• _Prompt_
An exact copy of every entry is required, without the pictures.

*** Study material ***

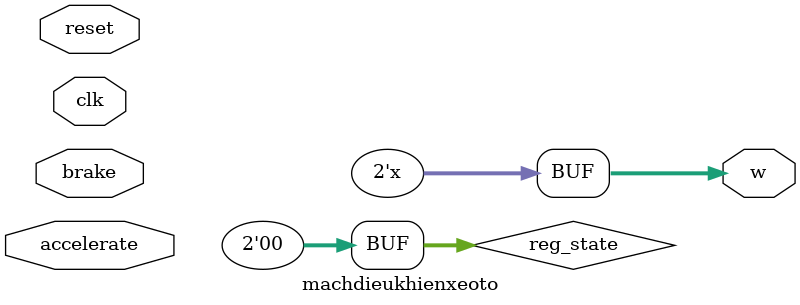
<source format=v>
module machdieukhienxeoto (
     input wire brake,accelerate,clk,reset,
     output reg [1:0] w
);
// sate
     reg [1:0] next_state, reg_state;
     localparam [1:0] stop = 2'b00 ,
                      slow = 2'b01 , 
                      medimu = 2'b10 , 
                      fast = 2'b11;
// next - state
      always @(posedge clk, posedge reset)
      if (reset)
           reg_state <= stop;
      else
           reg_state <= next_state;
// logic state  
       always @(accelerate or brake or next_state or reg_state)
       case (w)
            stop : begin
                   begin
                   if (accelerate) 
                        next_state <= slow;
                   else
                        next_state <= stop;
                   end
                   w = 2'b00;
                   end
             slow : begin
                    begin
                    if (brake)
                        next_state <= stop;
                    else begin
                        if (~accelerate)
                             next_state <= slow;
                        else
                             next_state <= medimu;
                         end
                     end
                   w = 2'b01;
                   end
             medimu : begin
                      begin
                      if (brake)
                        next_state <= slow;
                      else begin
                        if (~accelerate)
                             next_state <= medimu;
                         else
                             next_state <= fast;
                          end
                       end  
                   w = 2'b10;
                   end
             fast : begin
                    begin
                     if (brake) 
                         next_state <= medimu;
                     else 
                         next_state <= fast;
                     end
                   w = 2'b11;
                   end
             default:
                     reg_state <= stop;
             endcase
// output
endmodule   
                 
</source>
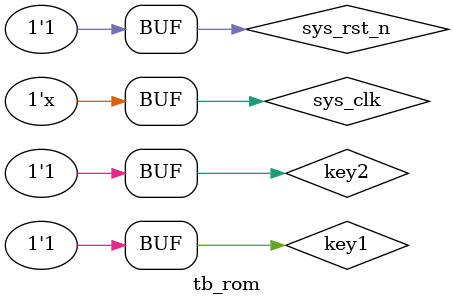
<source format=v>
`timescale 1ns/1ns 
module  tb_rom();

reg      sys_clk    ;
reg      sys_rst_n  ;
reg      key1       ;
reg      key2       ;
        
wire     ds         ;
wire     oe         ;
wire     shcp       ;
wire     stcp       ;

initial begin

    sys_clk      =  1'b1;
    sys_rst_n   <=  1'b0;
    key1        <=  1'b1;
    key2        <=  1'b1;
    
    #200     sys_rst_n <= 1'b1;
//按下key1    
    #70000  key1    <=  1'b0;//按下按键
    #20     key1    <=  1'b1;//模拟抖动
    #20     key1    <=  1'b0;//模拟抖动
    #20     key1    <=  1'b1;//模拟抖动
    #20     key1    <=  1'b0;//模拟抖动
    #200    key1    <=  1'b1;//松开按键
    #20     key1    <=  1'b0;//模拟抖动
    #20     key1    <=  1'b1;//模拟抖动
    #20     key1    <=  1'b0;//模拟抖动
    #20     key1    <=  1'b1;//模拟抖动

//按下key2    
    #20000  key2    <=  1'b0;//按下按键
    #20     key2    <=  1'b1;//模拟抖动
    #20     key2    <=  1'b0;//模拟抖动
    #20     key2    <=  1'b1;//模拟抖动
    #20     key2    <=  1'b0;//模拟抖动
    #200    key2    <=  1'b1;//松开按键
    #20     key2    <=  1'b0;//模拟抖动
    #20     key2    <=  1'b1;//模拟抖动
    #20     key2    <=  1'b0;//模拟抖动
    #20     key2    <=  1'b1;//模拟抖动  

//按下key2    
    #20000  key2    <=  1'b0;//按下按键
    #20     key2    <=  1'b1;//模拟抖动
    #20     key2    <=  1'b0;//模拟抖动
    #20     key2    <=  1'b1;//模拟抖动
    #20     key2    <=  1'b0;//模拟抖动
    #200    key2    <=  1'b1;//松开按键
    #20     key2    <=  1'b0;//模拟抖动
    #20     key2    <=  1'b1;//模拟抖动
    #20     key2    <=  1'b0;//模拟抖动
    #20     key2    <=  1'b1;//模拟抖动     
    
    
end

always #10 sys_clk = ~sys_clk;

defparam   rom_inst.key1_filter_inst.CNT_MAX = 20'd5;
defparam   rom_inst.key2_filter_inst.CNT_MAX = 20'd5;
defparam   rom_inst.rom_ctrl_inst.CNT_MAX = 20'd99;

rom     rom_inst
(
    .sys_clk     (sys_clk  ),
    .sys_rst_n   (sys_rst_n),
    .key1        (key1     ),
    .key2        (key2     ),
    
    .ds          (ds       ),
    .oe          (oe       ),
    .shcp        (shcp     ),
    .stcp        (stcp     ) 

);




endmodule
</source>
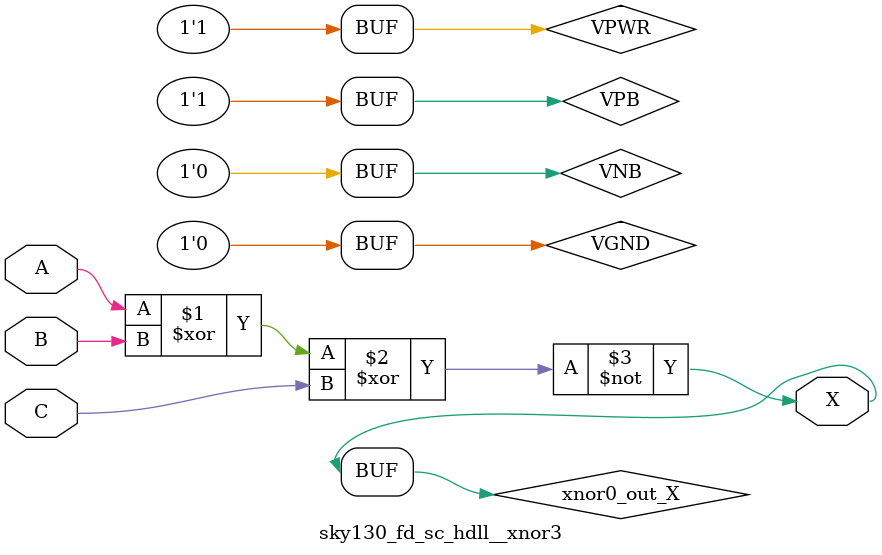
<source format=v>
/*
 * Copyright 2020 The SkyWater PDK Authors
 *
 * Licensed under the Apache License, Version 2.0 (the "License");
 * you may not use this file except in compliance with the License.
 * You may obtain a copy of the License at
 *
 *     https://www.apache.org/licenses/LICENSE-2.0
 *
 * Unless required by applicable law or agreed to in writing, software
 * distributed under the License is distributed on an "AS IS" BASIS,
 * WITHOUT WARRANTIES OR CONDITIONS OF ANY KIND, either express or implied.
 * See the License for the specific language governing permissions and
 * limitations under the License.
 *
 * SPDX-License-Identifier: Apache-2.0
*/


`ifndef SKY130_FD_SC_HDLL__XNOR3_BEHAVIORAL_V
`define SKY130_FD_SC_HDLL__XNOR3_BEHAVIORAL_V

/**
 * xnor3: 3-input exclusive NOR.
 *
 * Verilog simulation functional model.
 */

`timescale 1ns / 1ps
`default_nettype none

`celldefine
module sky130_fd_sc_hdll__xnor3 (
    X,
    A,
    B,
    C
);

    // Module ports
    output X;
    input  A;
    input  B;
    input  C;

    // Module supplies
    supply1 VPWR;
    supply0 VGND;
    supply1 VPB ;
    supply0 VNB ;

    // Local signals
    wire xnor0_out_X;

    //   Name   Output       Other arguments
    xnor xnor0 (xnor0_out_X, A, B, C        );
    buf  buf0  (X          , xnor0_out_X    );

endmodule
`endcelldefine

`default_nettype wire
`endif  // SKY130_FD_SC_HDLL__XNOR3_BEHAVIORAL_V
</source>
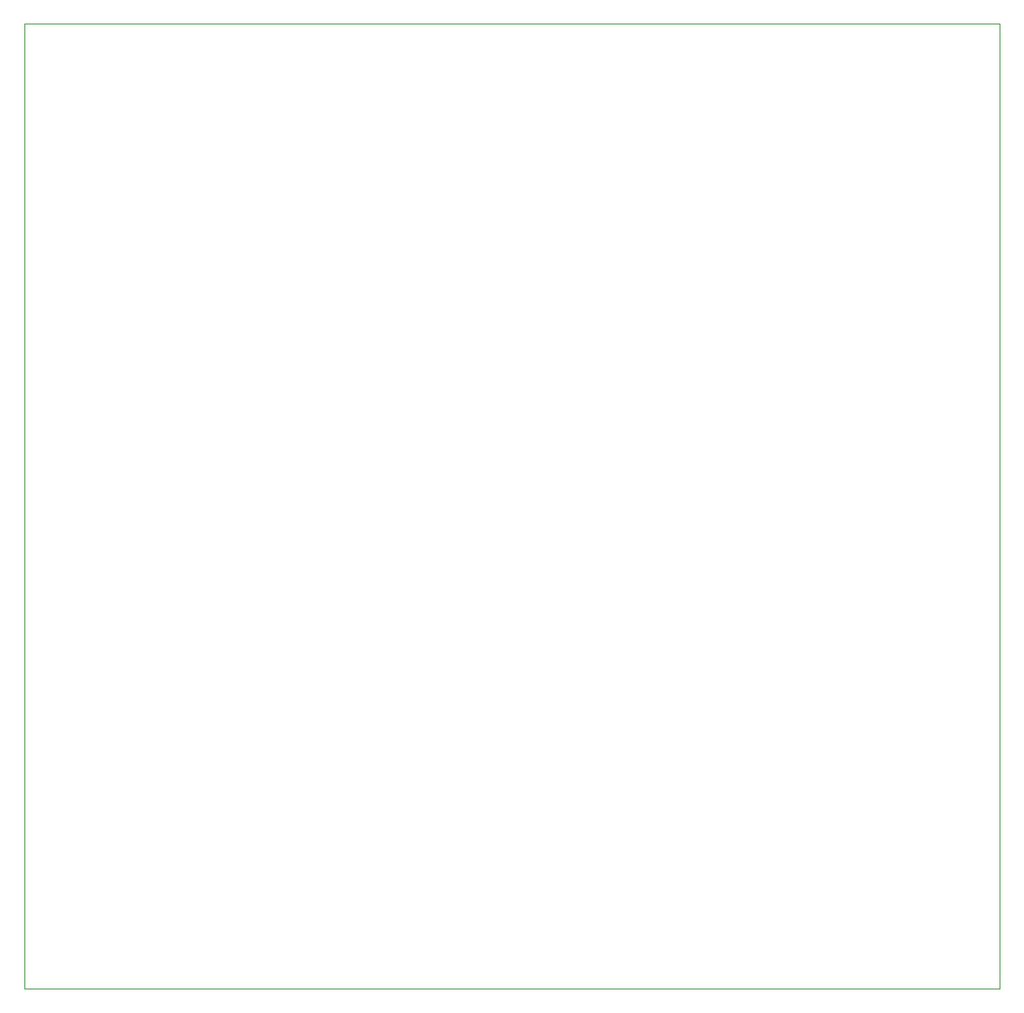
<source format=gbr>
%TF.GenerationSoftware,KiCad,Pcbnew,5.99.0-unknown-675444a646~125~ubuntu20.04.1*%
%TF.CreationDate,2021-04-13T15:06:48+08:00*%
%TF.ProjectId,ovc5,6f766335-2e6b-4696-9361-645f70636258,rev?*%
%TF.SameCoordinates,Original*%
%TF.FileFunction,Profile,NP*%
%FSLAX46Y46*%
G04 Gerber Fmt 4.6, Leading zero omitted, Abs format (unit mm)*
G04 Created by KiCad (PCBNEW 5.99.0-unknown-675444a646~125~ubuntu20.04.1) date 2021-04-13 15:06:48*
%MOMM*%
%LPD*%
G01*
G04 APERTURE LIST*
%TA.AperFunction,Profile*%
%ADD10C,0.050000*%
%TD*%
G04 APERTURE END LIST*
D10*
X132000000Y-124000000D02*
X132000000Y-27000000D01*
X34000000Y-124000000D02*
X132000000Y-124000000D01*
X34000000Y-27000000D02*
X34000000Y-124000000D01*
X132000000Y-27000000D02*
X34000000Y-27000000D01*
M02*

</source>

*** End of Study material ***

• _Answer to this task_
<source format=v>
module machdieukhienxeoto (
     input wire brake,accelerate,clk,reset,
     output reg [1:0] w
);
// sate
     reg [1:0] next_state, reg_state;
     localparam [1:0] stop = 2'b00 ,
                      slow = 2'b01 , 
                      medimu = 2'b10 , 
                      fast = 2'b11;
// next - state
      always @(posedge clk, posedge reset)
      if (reset)
           reg_state <= stop;
      else
           reg_state <= next_state;
// logic state  
       always @(accelerate or brake or next_state or reg_state)
       case (w)
            stop : begin
                   begin
                   if (accelerate) 
                        next_state <= slow;
                   else
                        next_state <= stop;
                   end
                   w = 2'b00;
                   end
             slow : begin
                    begin
                    if (brake)
                        next_state <= stop;
                    else begin
                        if (~accelerate)
                             next_state <= slow;
                        else
                             next_state <= medimu;
                         end
                     end
                   w = 2'b01;
                   end
             medimu : begin
                      begin
                      if (brake)
                        next_state <= slow;
                      else begin
                        if (~accelerate)
                             next_state <= medimu;
                         else
                             next_state <= fast;
                          end
                       end  
                   w = 2'b10;
                   end
             fast : begin
                    begin
                     if (brake) 
                         next_state <= medimu;
                     else 
                         next_state <= fast;
                     end
                   w = 2'b11;
                   end
             default:
                     reg_state <= stop;
             endcase
// output
endmodule   
                 
</source>
<source format=v>
`timescale 1ns/1ns 
module  tb_rom();

reg      sys_clk    ;
reg      sys_rst_n  ;
reg      key1       ;
reg      key2       ;
        
wire     ds         ;
wire     oe         ;
wire     shcp       ;
wire     stcp       ;

initial begin

    sys_clk      =  1'b1;
    sys_rst_n   <=  1'b0;
    key1        <=  1'b1;
    key2        <=  1'b1;
    
    #200     sys_rst_n <= 1'b1;
//按下key1    
    #70000  key1    <=  1'b0;//按下按键
    #20     key1    <=  1'b1;//模拟抖动
    #20     key1    <=  1'b0;//模拟抖动
    #20     key1    <=  1'b1;//模拟抖动
    #20     key1    <=  1'b0;//模拟抖动
    #200    key1    <=  1'b1;//松开按键
    #20     key1    <=  1'b0;//模拟抖动
    #20     key1    <=  1'b1;//模拟抖动
    #20     key1    <=  1'b0;//模拟抖动
    #20     key1    <=  1'b1;//模拟抖动

//按下key2    
    #20000  key2    <=  1'b0;//按下按键
    #20     key2    <=  1'b1;//模拟抖动
    #20     key2    <=  1'b0;//模拟抖动
    #20     key2    <=  1'b1;//模拟抖动
    #20     key2    <=  1'b0;//模拟抖动
    #200    key2    <=  1'b1;//松开按键
    #20     key2    <=  1'b0;//模拟抖动
    #20     key2    <=  1'b1;//模拟抖动
    #20     key2    <=  1'b0;//模拟抖动
    #20     key2    <=  1'b1;//模拟抖动  

//按下key2    
    #20000  key2    <=  1'b0;//按下按键
    #20     key2    <=  1'b1;//模拟抖动
    #20     key2    <=  1'b0;//模拟抖动
    #20     key2    <=  1'b1;//模拟抖动
    #20     key2    <=  1'b0;//模拟抖动
    #200    key2    <=  1'b1;//松开按键
    #20     key2    <=  1'b0;//模拟抖动
    #20     key2    <=  1'b1;//模拟抖动
    #20     key2    <=  1'b0;//模拟抖动
    #20     key2    <=  1'b1;//模拟抖动     
    
    
end

always #10 sys_clk = ~sys_clk;

defparam   rom_inst.key1_filter_inst.CNT_MAX = 20'd5;
defparam   rom_inst.key2_filter_inst.CNT_MAX = 20'd5;
defparam   rom_inst.rom_ctrl_inst.CNT_MAX = 20'd99;

rom     rom_inst
(
    .sys_clk     (sys_clk  ),
    .sys_rst_n   (sys_rst_n),
    .key1        (key1     ),
    .key2        (key2     ),
    
    .ds          (ds       ),
    .oe          (oe       ),
    .shcp        (shcp     ),
    .stcp        (stcp     ) 

);




endmodule
</source>
<source format=v>
/*
 * Copyright 2020 The SkyWater PDK Authors
 *
 * Licensed under the Apache License, Version 2.0 (the "License");
 * you may not use this file except in compliance with the License.
 * You may obtain a copy of the License at
 *
 *     https://www.apache.org/licenses/LICENSE-2.0
 *
 * Unless required by applicable law or agreed to in writing, software
 * distributed under the License is distributed on an "AS IS" BASIS,
 * WITHOUT WARRANTIES OR CONDITIONS OF ANY KIND, either express or implied.
 * See the License for the specific language governing permissions and
 * limitations under the License.
 *
 * SPDX-License-Identifier: Apache-2.0
*/


`ifndef SKY130_FD_SC_HDLL__XNOR3_BEHAVIORAL_V
`define SKY130_FD_SC_HDLL__XNOR3_BEHAVIORAL_V

/**
 * xnor3: 3-input exclusive NOR.
 *
 * Verilog simulation functional model.
 */

`timescale 1ns / 1ps
`default_nettype none

`celldefine
module sky130_fd_sc_hdll__xnor3 (
    X,
    A,
    B,
    C
);

    // Module ports
    output X;
    input  A;
    input  B;
    input  C;

    // Module supplies
    supply1 VPWR;
    supply0 VGND;
    supply1 VPB ;
    supply0 VNB ;

    // Local signals
    wire xnor0_out_X;

    //   Name   Output       Other arguments
    xnor xnor0 (xnor0_out_X, A, B, C        );
    buf  buf0  (X          , xnor0_out_X    );

endmodule
`endcelldefine

`default_nettype wire
`endif  // SKY130_FD_SC_HDLL__XNOR3_BEHAVIORAL_V
</source>
<source format=gbr>
%TF.GenerationSoftware,KiCad,Pcbnew,5.99.0-unknown-675444a646~125~ubuntu20.04.1*%
%TF.CreationDate,2021-04-13T15:06:48+08:00*%
%TF.ProjectId,ovc5,6f766335-2e6b-4696-9361-645f70636258,rev?*%
%TF.SameCoordinates,Original*%
%TF.FileFunction,Profile,NP*%
%FSLAX46Y46*%
G04 Gerber Fmt 4.6, Leading zero omitted, Abs format (unit mm)*
G04 Created by KiCad (PCBNEW 5.99.0-unknown-675444a646~125~ubuntu20.04.1) date 2021-04-13 15:06:48*
%MOMM*%
%LPD*%
G01*
G04 APERTURE LIST*
%TA.AperFunction,Profile*%
%ADD10C,0.050000*%
%TD*%
G04 APERTURE END LIST*
D10*
X132000000Y-124000000D02*
X132000000Y-27000000D01*
X34000000Y-124000000D02*
X132000000Y-124000000D01*
X34000000Y-27000000D02*
X34000000Y-124000000D01*
X132000000Y-27000000D02*
X34000000Y-27000000D01*
M02*

</source>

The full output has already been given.